Tuesday, June 4, 2013

The Strength In Vulnerability

It was recently pointed out to me yet again that I am not all that good at vulnerability. Of course, I can recall numerous occasions that I have gracefully sashayed my way through a moment of vulnerability or two; however, all in all, I must concur with my critics and agree that vulnerability is not exactly my greatest strength.
Like most of you, readers, I have spent a great deal of my life proving to myself, and others, that I have value, strength, and character. In doing so, I have worked hard to get where I am at by carefully aligning my strengths with my confidences to overcome hardships, triumph over obstacles, and trudge through the sloughs of wilderness that seem to be inherent to our human experience. As such, I have relied on these virtues to thrive and survive, while making a (sometimes very conscious) decision to hide certain parts of myself in order to be strong, sure-footed, and unequivocal, and protecting myself from what I have perceived as potential weakness.  Naturally, then, putting myself in a position to be vulnerable is not exactly my first nature.  Rather, doing so can feel quite foreign, counter-intuitive, and uncomfortable.
Yet as I have grown older, I have come to discover that strength and vulnerability are not exactly opposites.  On the contrary, vulnerability requires a great amount of courage, for being vulnerable is to be authentic despite our greatest fears and put ourselves at risk of rejection. Similarly, vulnerability requires that we accept and embrace the parts of ourselves that we would rather ignore, change, or deny. By definition, vulnerability even takes this one step further and requires that we do so in the presence of others, forcing us to acknowledge these protected parts of ourselves, talk about them as they are, and claim them as our own. The very nature of vulnerability requires that we feel raw, unsure, and exposed.
So, how to we evolve in the name of vulnerability, and allow ourselves to transform? Consider the following exercises:
Practice Self-Awareness: Begin this practice by simply being mindful of your feelings of vulnerability when they arise. Take note of what has triggered these feelings, and reflect on the qualities of yourself that you would rather have camouflaged. Bring yourself to the edge of this practice by asking what exactly it is that you do not accept about yourself regarding these attributes.

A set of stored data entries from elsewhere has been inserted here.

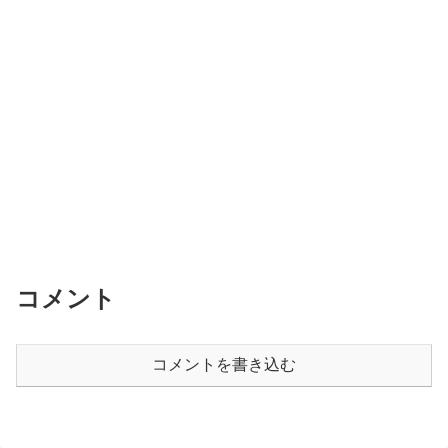
コメント
コメントを書き込む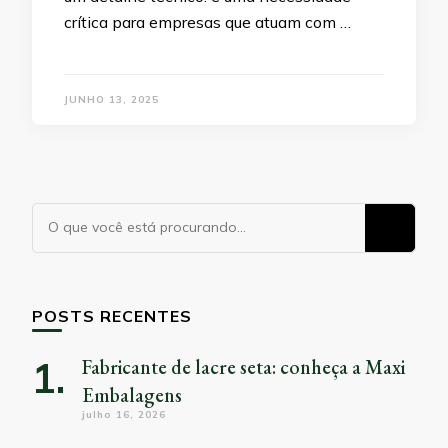
crítica para empresas que atuam com …
JUNHO 13, 2025
Procurando
algo?
POSTS RECENTES
Fabricante de lacre seta: conheça a Maxi
Embalagens
julho 16, 2026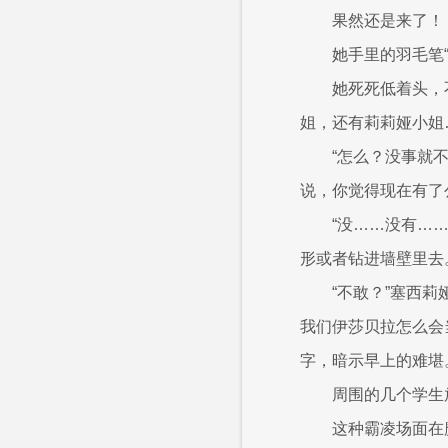
果然还是来了！
她手里的羽毛笔
她死死低着头，
姐，还有莉莉娅小姐
“怎么？没事就
说，你觉得现在有了
“没……没有…
形或者钻进墙壁里去
“不敢？”塞西
我们伊莎贝拉怎么会
字，暗示早上的难堪
周围的几个学生
这种霸凌场面在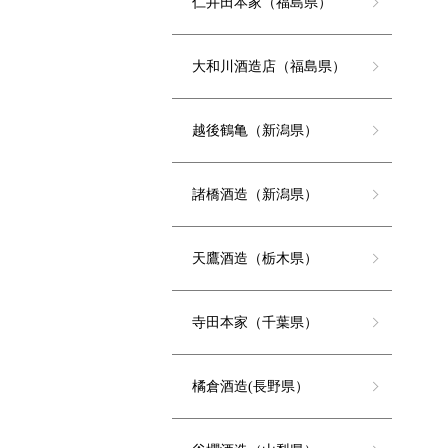
仁井田本家（福島県）
大和川酒造店（福島県）
越後鶴亀（新潟県）
諸橋酒造（新潟県）
天鷹酒造（栃木県）
寺田本家（千葉県）
橘倉酒造(長野県）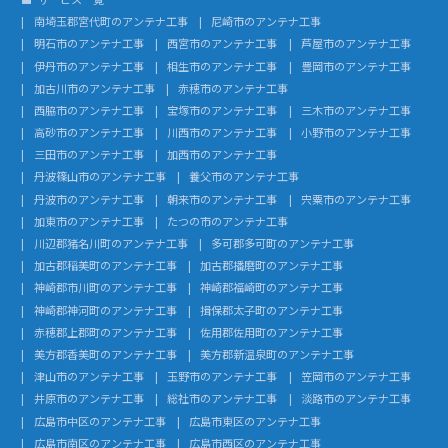
南埼玉郡宮代町のアンテナ工事
尼崎市のアンテナ工事
明石市のアンテナ工事
西宮市のアンテナ工事
芦屋市のアンテナ工事
伊丹市のアンテナ工事
相生市のアンテナ工事
豊岡市のアンテナ工事
加古川市のアンテナ工事
赤穂市のアンテナ工事
西脇市のアンテナ工事
宝塚市のアンテナ工事
三木市のアンテナ工事
高砂市のアンテナ工事
川西市のアンテナ工事
小野市のアンテナ工事
三田市のアンテナ工事
加西市のアンテナ工事
丹波篠山市のアンテナ工事
養父市のアンテナ工事
丹波市のアンテナ工事
朝来市のアンテナ工事
宍粟市のアンテナ工事
加東市のアンテナ工事
たつの市のアンテナ工事
川辺郡猪名川町のアンテナ工事
多可郡多可町のアンテナ工事
加古郡稲美町のアンテナ工事
加古郡播磨町のアンテナ工事
神崎郡市川町のアンテナ工事
神崎郡福崎町のアンテナ工事
神崎郡神河町のアンテナ工事
揖保郡太子町のアンテナ工事
赤穂郡上郡町のアンテナ工事
佐用郡佐用町のアンテナ工事
美方郡香美町のアンテナ工事
美方郡新温泉町のアンテナ工事
津山市のアンテナ工事
玉野市のアンテナ工事
笠岡市のアンテナ工事
井原市のアンテナ工事
総社市のアンテナ工事
淡路市のアンテナ工事
広島市中区のアンテナ工事
広島市東区のアンテナ工事
広島市南区のアンテナ工事
広島市西区のアンテナ工事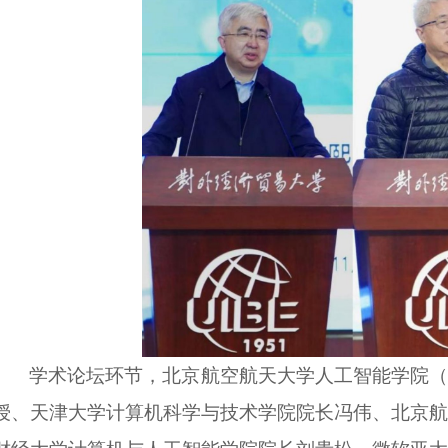
学术论坛环节，北京航空航天大学人工智能学院（
授、天津大学计算机科学与技术学院院长冯伟、北京航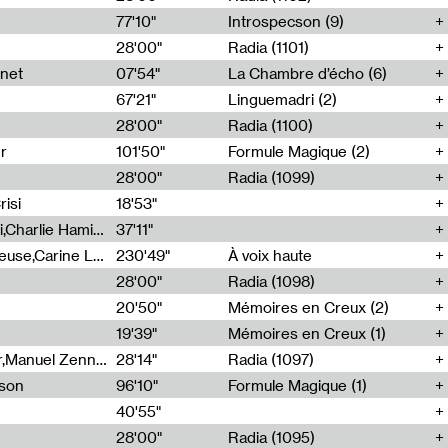
77'10"
Introspecson (9)
28'00"
Radia (1101)
net
07'54"
La Chambre d’écho (6)
67'21"
Linguemadri (2)
28'00"
Radia (1100)
er
101'50"
Formule Magique (2)
28'00"
Radia (1099)
isi
18'53"
Corentin Canesson,Julien Tiberi,Charlie Hamish Jeffery
37'11"
Agathe Boulanger,Sybille Chevreuse,Carine Lendrin,Léna Monnier,Graziela Susin,Camille Zuber
230'49"
À voix haute
28'00"
Radia (1098)
20'50"
Mémoires en Creux (2)
19'39"
Mémoires en Creux (1)
Cécile Tonizzo,Nicolas Couturier,Manuel Zenner,Aquila Lescene,Curtis Coco,Cyril Magnier
28'14"
Radia (1097)
sson
96'10"
Formule Magique (1)
40'55"
28'00"
Radia (1095)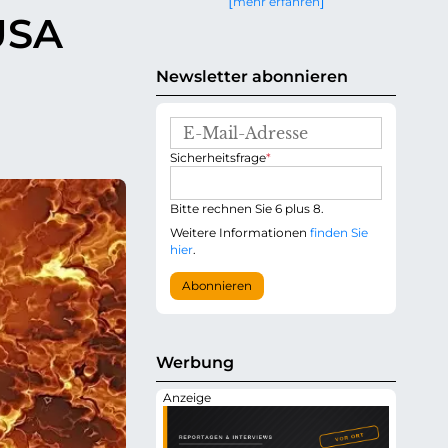
mehr erfahren
g
USA
e
n
Newsletter abonnieren
E
-
P
Sicherheitsfrage
*
M
f
a
l
i
i
Bitte rechnen Sie 6 plus 8.
l
c
-
Weitere Informationen
finden Sie
h
A
hier
.
t
d
f
r
Abonnieren
e
e
l
s
d
s
e
Werbung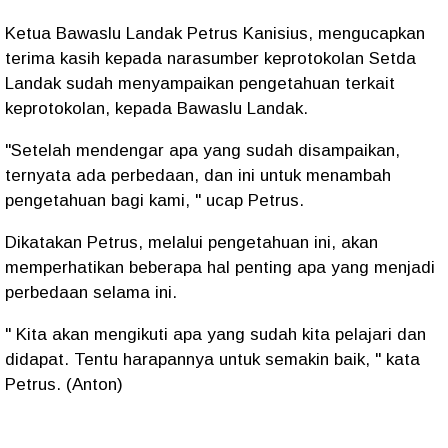
Ketua Bawaslu Landak Petrus Kanisius, mengucapkan
terima kasih kepada narasumber keprotokolan Setda
Landak sudah menyampaikan pengetahuan terkait
keprotokolan, kepada Bawaslu Landak.
"Setelah mendengar apa yang sudah disampaikan,
ternyata ada perbedaan, dan ini untuk menambah
pengetahuan bagi kami, " ucap Petrus.
Dikatakan Petrus, melalui pengetahuan ini, akan
memperhatikan beberapa hal penting apa yang menjadi
perbedaan selama ini.
" Kita akan mengikuti apa yang sudah kita pelajari dan
didapat. Tentu harapannya untuk semakin baik, " kata
Petrus. (Anton)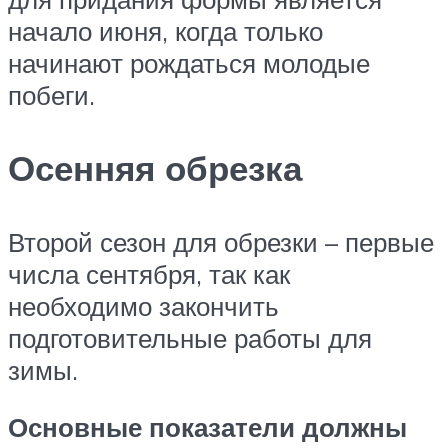
начало июня, когда только
начинают рождаться молодые
побеги.
Осенняя обрезка
Второй сезон для обрезки – первые
числа сентября, так как
необходимо закончить
подготовительные работы для
зимы.
Основные показатели должны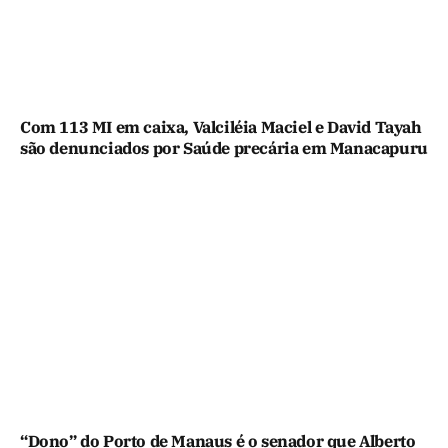
Com 113 MI em caixa, Valciléia Maciel e David Tayah
são denunciados por Saúde precária em Manacapuru
“Dono” do Porto de Manaus é o senador que Alberto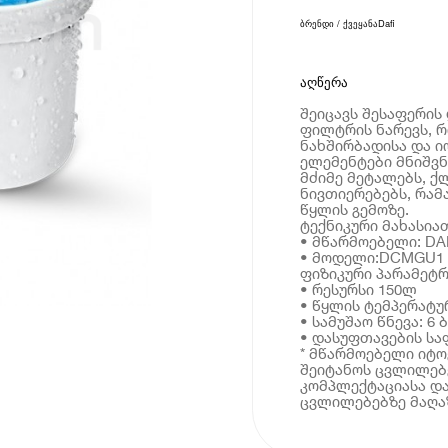
ბრენდი / ქვეყანა
Dafi
აღწერა
შეიცავს შესაფერი
ფილტრის ნარევს, 
ნახშირბადისა და ი
ელემენტები მნიშვნ
მძიმე მეტალებს, ქ
ნივთიერებებს, რამ
წყლის გემოზე.
ტექნიკური მახასია
• მწარმოებელი: DA
• მოდელი:DCMGU1
ფიზიკური პარამეტრ
• რესურსი 150ლ
• წყლის ტემპერატურ
• სამუშაო წნევა: 6 
• დასუფთავების სა
* მწარმოებელი იტ
შეიტანოს ცვლილებე
კომპლექტაციასა და
ცვლილებებზე მაღაზ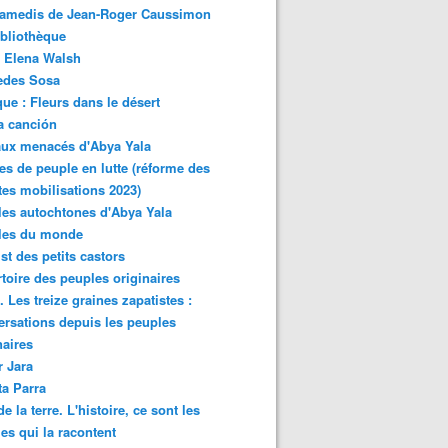
samedis de Jean-Roger Caussimon
bliothèque
 Elena Walsh
edes Sosa
ue : Fleurs dans le désert
a canción
aux menacés d'Abya Yala
es de peuple en lutte (réforme des
ites mobilisations 2023)
es autochtones d'Abya Yala
les du monde
ist des petits castors
toire des peuples originaires
 Les treize graines zapatistes :
rsations depuis les peuples
naires
r Jara
ta Parra
de la terre. L'histoire, ce sont les
es qui la racontent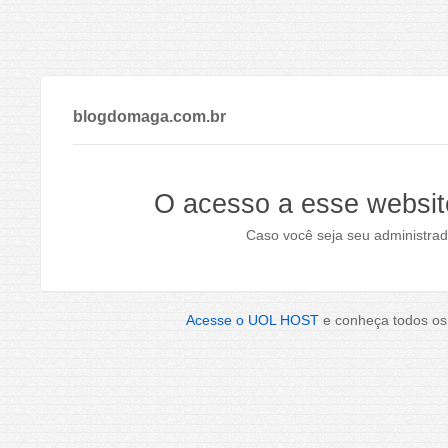
blogdomaga.com.br
O acesso a esse websit
Caso você seja seu administrad
Acesse o UOL HOST
e conheça todos os 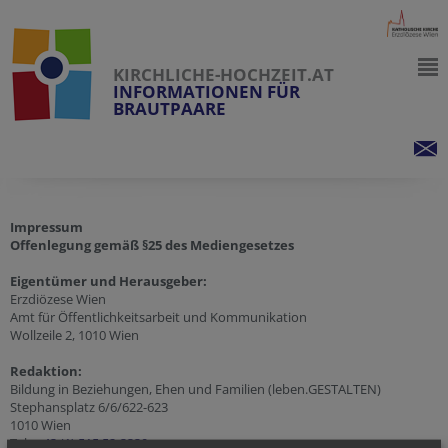
KIRCHLICHE-HOCHZEIT.AT
INFORMATIONEN FÜR
BRAUTPAARE
Impressum
Offenlegung gemäß §25 des Mediengesetzes
Eigentümer und Herausgeber:
Erzdiözese Wien
Amt für Öffentlichkeitsarbeit und Kommunikation
Wollzeile 2, 1010 Wien
Redaktion:
Bildung in Beziehungen, Ehen und Familien (leben.GESTALTEN)
Stephansplatz 6/6/622-623
1010 Wien
Tel.:
+43 (1) 515 52-3330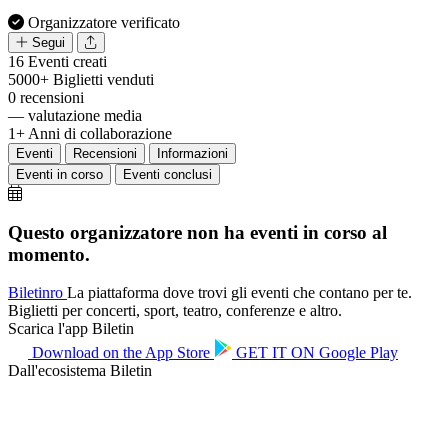
Organizzatore verificato
Segui
16
Eventi creati
5000+
Biglietti venduti
0
recensioni
—
valutazione media
1+
Anni di collaborazione
Eventi
Recensioni
Informazioni
Eventi in corso
Eventi conclusi
Questo organizzatore non ha eventi in corso al
momento.
Biletin
ro
La piattaforma dove trovi gli eventi che contano per te.
Biglietti per concerti, sport, teatro, conferenze e altro.
Scarica l'app Biletin
Download on the
App Store
GET IT ON
Google Play
Dall'ecosistema Biletin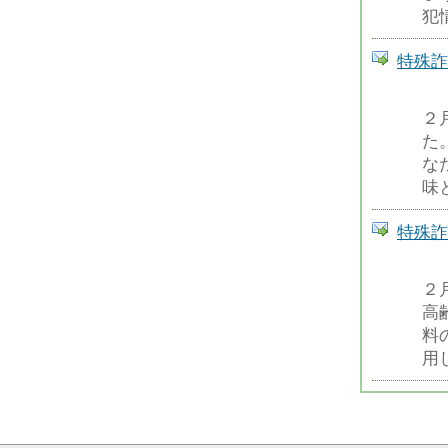
犯
特殊詐
２
た
な
味
特殊詐
２
高
料
用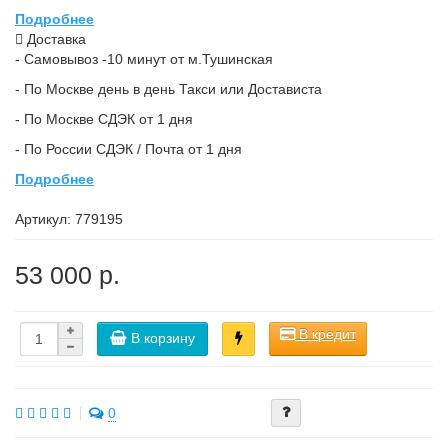
Подробнее
Доставка
- Самовывоз -10 минут от м.Тушинская
- По Москве день в день Такси или Достависта
- По Москве СДЭК от 1 дня
- По России СДЭК / Почта от 1 дня
Подробнее
Артикул:
779195
53 000 р.
В кредит
В корзину
0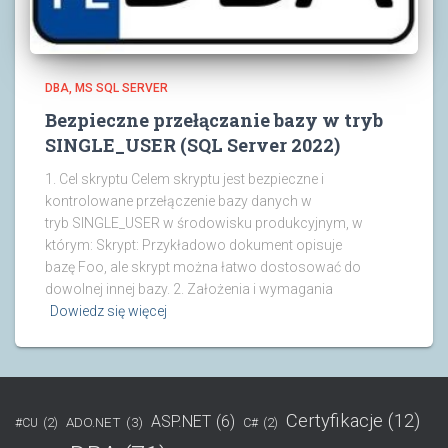
DBA
MS SQL SERVER
Bezpieczne przełączanie bazy w tryb
SINGLE_USER (SQL Server 2022)
1. Cel skryptu Celem skryptu jest bezpieczne i
kontrolowane przełączenie bazy danych w
tryb SINGLE_USER w środowisku produkcyjnym, w
którym: Skrypt: Przykładowo dokument opisuje
bazę Foo, ale skrypt można łatwo dostosować do
dowolnej innej bazy. 2. Założenia i wymagania
Dowiedz się więcej
Certyfikacje
(12)
ASP.NET
(6)
ADO.NET
(3)
#CU
(2)
C#
(2)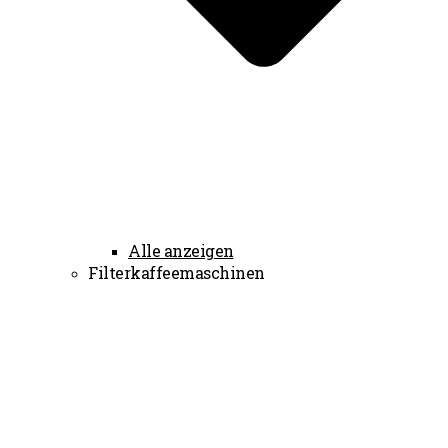
Alle anzeigen
Filterkaffeemaschinen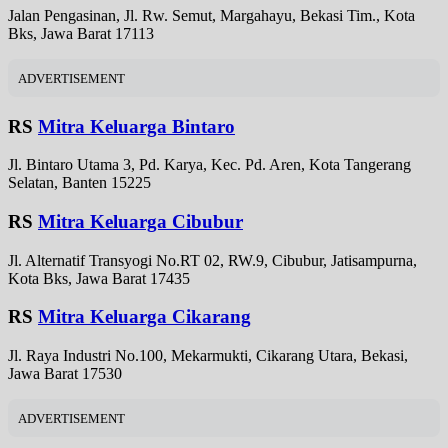
Jalan Pengasinan, Jl. Rw. Semut, Margahayu, Bekasi Tim., Kota
Bks, Jawa Barat 17113
ADVERTISEMENT
RS
Mitra Keluarga Bintaro
Jl. Bintaro Utama 3, Pd. Karya, Kec. Pd. Aren, Kota Tangerang
Selatan, Banten 15225
RS
Mitra Keluarga Cibubur
Jl. Alternatif Transyogi No.RT 02, RW.9, Cibubur, Jatisampurna,
Kota Bks, Jawa Barat 17435
RS
Mitra Keluarga Cikarang
Jl. Raya Industri No.100, Mekarmukti, Cikarang Utara, Bekasi,
Jawa Barat 17530
ADVERTISEMENT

Reveal Something: Revealing parts of ourselves can feel risky, it is true. However, in doing so, we are sharing who we really are, thus encouraging others to connect with our truest selves on a more intimate level.
State How You Feel. At That Moment: When you feel that you have lost your footing, find your voice and give a name to what you are experiencing.  Not only is this transparency authentic and true, but it gives others permission to do the same.
Admit When You Are Wrong: Be accountable.  Accept your mistakes.  Forgive yourself. Then, move on. You may be surprised to learn that most others will follow your lead.
Admit Your Weaknesses: Despite the fact that no one of us is perfect,admitting our weaknesses to others can take great strength.  Yet, doing so allows us to be better supported by those that complement who we are, thus allowing us to grow.
Celebrate Your Imperfections: Allow yourself to be “good enough”. Embrace your idiosyncrasies. Consider how your weaknesses are in reality your gifts. And finally, fully accept all that you are, for that is heart of vulnerability.